### What you will do
Every record must reappear in the answer exactly as given.

### Page-level text extractions
+++++
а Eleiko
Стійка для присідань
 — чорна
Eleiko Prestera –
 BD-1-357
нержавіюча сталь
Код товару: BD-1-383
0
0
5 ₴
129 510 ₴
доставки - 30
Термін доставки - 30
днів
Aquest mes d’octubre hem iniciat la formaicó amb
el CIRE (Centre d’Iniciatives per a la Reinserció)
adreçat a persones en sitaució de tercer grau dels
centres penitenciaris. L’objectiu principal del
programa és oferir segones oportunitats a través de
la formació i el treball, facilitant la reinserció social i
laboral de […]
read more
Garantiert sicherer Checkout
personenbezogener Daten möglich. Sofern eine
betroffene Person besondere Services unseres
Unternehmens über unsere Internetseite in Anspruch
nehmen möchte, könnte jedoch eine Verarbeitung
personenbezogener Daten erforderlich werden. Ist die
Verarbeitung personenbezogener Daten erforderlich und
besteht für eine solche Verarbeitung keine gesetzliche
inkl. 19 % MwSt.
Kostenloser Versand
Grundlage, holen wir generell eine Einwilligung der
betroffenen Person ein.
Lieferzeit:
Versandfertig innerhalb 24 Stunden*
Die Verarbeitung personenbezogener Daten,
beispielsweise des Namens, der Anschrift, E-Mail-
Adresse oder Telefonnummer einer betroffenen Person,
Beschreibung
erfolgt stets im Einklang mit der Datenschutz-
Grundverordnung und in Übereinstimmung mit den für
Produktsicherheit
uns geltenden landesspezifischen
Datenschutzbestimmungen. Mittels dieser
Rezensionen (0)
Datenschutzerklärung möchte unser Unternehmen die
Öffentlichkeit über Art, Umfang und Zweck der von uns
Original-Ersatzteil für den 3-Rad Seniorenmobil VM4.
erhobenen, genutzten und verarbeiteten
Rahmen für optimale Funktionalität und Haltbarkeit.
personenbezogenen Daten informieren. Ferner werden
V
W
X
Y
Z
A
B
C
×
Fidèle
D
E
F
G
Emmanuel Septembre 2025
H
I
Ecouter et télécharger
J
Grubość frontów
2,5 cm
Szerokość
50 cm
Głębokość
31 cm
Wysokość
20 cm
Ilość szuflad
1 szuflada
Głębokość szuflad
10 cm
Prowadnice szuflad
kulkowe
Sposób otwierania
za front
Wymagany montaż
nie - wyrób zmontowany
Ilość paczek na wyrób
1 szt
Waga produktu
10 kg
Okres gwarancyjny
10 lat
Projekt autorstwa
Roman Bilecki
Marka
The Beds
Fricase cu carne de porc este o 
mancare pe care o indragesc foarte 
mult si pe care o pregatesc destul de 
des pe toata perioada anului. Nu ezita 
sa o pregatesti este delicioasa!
+++++
### Solution
а Eleiko
Стійка для присідань
 — чорна
Eleiko Prestera –
 BD-1-357
нержавіюча сталь
Код товару: BD-1-383
0
0
5 ₴
129 510 ₴
доставки - 30
Термін доставки - 30
днів
Aquest mes d’octubre hem iniciat la formaicó amb
el CIRE (Centre d’Iniciatives per a la Reinserció)
adreçat a persones en sitaució de tercer grau dels
centres penitenciaris. L’objectiu principal del
programa és oferir segones oportunitats a través de
la formació i el treball, facilitant la reinserció social i
laboral de […]
read more
Garantiert sicherer Checkout
personenbezogener Daten möglich. Sofern eine
betroffene Person besondere Services unseres
Unternehmens über unsere Internetseite in Anspruch
nehmen möchte, könnte jedoch eine Verarbeitung
personenbezogener Daten erforderlich werden. Ist die
Verarbeitung personenbezogener Daten erforderlich und
besteht für eine solche Verarbeitung keine gesetzliche
inkl. 19 % MwSt.
Kostenloser Versand
Grundlage, holen wir generell eine Einwilligung der
betroffenen Person ein.
Lieferzeit:
Versandfertig innerhalb 24 Stunden*
Die Verarbeitung personenbezogener Daten,
beispielsweise des Namens, der Anschrift, E-Mail-
Adresse oder Telefonnummer einer betroffenen Person,
Beschreibung
erfolgt stets im Einklang mit der Datenschutz-
Grundverordnung und in Übereinstimmung mit den für
Produktsicherheit
uns geltenden landesspezifischen
Datenschutzbestimmungen. Mittels dieser
Rezensionen (0)
Datenschutzerklärung möchte unser Unternehmen die
Öffentlichkeit über Art, Umfang und Zweck der von uns
Original-Ersatzteil für den 3-Rad Seniorenmobil VM4.
erhobenen, genutzten und verarbeiteten
Rahmen für optimale Funktionalität und Haltbarkeit.
personenbezogenen Daten informieren. Ferner werden
V
W
X
Y
Z
A
B
C
×
Fidèle
D
E
F
G
Emmanuel Septembre 2025
H
I
Ecouter et télécharger
J
Grubość frontów
2,5 cm
Szerokość
50 cm
Głębokość
31 cm
Wysokość
20 cm
Ilość szuflad
1 szuflada
Głębokość szuflad
10 cm
Prowadnice szuflad
kulkowe
Sposób otwierania
za front
Wymagany montaż
nie - wyrób zmontowany
Ilość paczek na wyrób
1 szt
Waga produktu
10 kg
Okres gwarancyjny
10 lat
Projekt autorstwa
Roman Bilecki
Marka
The Beds
Fricase cu carne de porc este o 
mancare pe care o indragesc foarte 
mult si pe care o pregatesc destul de 
des pe toata perioada anului. Nu ezita 
sa o pregatesti este delicioasa!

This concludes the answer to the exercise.